Did I get to 1d? There’s 8 more above me + 9 more pros + AlphaGo
I was kind of incredulous when I got SDK the first time and still doubt to actually be so now. Not much to brag about!
I think it’s overgeneralizing to say that “go players never brag” or to characterize chess players of being more conceited. Both games have a large enough player base to have all types of people.
I don’t think people are being negative by asking for reviews for games that they have lost and trying to learn from their mistakes.
Modesty is not the same as pessimism.
But back to the question, should players be “allowed” to brag? Well, I don’t see anyone trying to stop it, and I don’t see how anyone could oppose that within a society that embraces freedom of speech.
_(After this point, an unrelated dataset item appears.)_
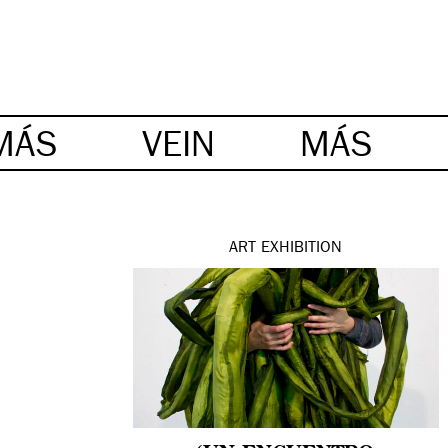
MÁS
VEIN
MÁS
ART
EXHIBITION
I think the more pertinent question is whether players should brag. I don’t think so. What does bragging even accomplish? Perhaps, one could argue that celebrating success is an important part of self-motivation toward continual improvement, however, I think it is toxic to the community to achieve such aims by implicitly putting others down.
I think the actual answer to the question is “yes, Go players are allowed to brag”.
However we don’t see it much, largely I think for the reasons lysnew said, and the eastern roots where modesty is a virtue.
(Submitting lost games for review is not negative at all - it’s practical: that’s where there is the most to learn)
Well … yes. No penalty for it.
However, I’d plead for 20 lashes with the whip of ridicule
I think the only bragging I’d find tolerable would be “reverse bragging”, like:
“Hey, look at that amazingly stupid move I played there!”
If you look at my games you might find many of these
BTW, there’s a wonderful page on that evil social network, called “Bad Go” (note the URL also, after the slash)
… it posts lovely blunders every other day. I’ve even set notifications on for their posts b/c I don’t want to miss anything.